Category C — Privileged operator/system plane · accept & name

A large write surface reaches every state class — identity, credentials, ACL and memberships, the credit ledger and config, Memory, and the step-up authority structure — with full database authority and no API authorization:

  • Operator toolchain (scripts) and Alembic migrations, writing against the production database with full authority.
  • ~10 background loops/hooks and 4 boot bootstraps that write as a system actor without per-request authorization — including one that autonomously deletes accounts and one that credits a third party on referral. These originate from authenticated or scheduled flows but do not pass the request-authorization layer.

This is correct by design. A migration that cannot write freely is not a migration. These are not callers crossing the wall; they are the plane the wall is built on, and they sit inside the boundary. The action here is not to fix but to name the plane explicitly — to record that an operator/system plane with full authority exists, that it is inside the boundary and not part of the Companion-facing surface, and that no freely-constructed Companion runs on it. The danger is not that the plane exists; it is that it exists unnamed, where a later builder might mistake it for the API boundary or expose part of it to a caller.

The compose-chain (sets the fix order)

A2 and B1 compose. The unauthenticated initial-contributors route (A2) can establish a membership on a candidate engagement. The under-gated finalize_project (B1) then lets that planted member finalize it. Chained, an unauthenticated caller could plant a membership and finalize another person's candidate engagement.

This tells the fix order: closing A2 removes the membership-planting step, which de-fangs B1 before B1 is itself tightened. Close the unauthenticated routes first; tighten finalize second.

What survives, and why the open-Companion direction stands

The findings are a short and closeable list, not a structural problem. The reasons the boundary is in good shape where it counts:

The boundary holds at the seam where the Companion touches it. What is left is one asymmetry and two edge breaches.

Recommended next actions

Recommendations for Operator decision, not committed work.

  1. One Change Request covering the Category A breaches and the Category B gap, in compose-chain order:
    1. Close POST /admin/mint-migration-passkey-token (A1) and POST /engagements/{id}/initial-contributors (A2).
    2. Add a privilege check to the /admin/* credit tier (A3).
    3. Re-apply get_committing_contributor and assert_engagement_creator in _route_finalize_project so converse finalize matches /instantiate (B1).
  2. One standing note naming the privileged operator/system plane (Category C) as deliberately inside the boundary and outside the Companion-facing surface. This converts the largest non-API write surface from an open finding into a documented design decision.
  3. Verify before fixing whether A1 and A2 are known dev scaffolding the Operator already intended to remove, versus live exposures. The inspection reports them as present and unauthenticated; their intended status is an Operator fact, not a code fact.

Method note

Both inspections were read-only against main @ 5472335, clean tree, no code changed. The first pass enumerated the route surface and the non-API write surface. The second pass traced every /operator/converse write to its service function and compared authorization gate-for-gate against the equivalent direct endpoint.
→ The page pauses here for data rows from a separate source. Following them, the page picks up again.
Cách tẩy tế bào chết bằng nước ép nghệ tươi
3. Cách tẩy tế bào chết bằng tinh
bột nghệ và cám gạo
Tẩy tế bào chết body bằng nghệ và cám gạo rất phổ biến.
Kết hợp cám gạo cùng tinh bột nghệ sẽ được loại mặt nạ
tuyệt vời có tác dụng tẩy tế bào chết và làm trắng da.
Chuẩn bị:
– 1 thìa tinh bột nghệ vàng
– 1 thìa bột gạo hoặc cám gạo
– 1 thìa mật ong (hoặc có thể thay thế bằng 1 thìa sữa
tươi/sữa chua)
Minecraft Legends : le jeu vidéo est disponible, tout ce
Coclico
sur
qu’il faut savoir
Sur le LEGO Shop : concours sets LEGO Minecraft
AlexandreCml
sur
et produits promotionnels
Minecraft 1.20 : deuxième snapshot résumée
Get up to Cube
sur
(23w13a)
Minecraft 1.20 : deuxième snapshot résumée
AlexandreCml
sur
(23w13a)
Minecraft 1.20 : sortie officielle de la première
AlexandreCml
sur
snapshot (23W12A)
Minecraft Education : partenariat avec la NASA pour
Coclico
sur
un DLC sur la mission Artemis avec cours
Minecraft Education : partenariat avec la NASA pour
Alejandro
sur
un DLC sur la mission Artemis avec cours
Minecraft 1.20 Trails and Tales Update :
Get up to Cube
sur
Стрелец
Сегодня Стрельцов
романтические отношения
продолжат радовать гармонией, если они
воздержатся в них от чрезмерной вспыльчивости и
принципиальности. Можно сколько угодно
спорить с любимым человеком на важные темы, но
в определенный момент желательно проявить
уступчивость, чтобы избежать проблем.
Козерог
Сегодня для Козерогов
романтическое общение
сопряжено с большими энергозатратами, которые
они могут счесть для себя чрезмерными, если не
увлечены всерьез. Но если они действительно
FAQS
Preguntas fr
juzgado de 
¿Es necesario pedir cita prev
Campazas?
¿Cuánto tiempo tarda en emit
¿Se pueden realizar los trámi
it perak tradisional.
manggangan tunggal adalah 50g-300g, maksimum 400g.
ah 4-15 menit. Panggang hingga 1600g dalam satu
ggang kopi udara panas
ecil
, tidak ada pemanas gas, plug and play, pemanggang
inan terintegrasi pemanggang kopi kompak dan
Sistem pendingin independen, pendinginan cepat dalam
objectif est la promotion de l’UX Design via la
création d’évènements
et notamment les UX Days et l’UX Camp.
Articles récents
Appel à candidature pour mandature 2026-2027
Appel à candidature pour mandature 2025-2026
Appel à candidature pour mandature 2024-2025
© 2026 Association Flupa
Two places where a signature-only reading would mislead were corrected by direct source tracing: membership-ACL gating is enforced in-body rather than as a route-signature dependency (present, not missing); and the converse seam helpers re-run assert_engagement_creator in-process (converse.py:219/297/390) rather than in the dispatch router. The _check=None "auth-skip back door" was confirmed already closed (converse.py:196-197). The finalize_project gap is therefore a genuine asymmetry, not an unread seam: _route_finalize_project (router.py:1023-1138) calls verify_project_membership and commit_engagement directly with no creator or commit-authority check between them.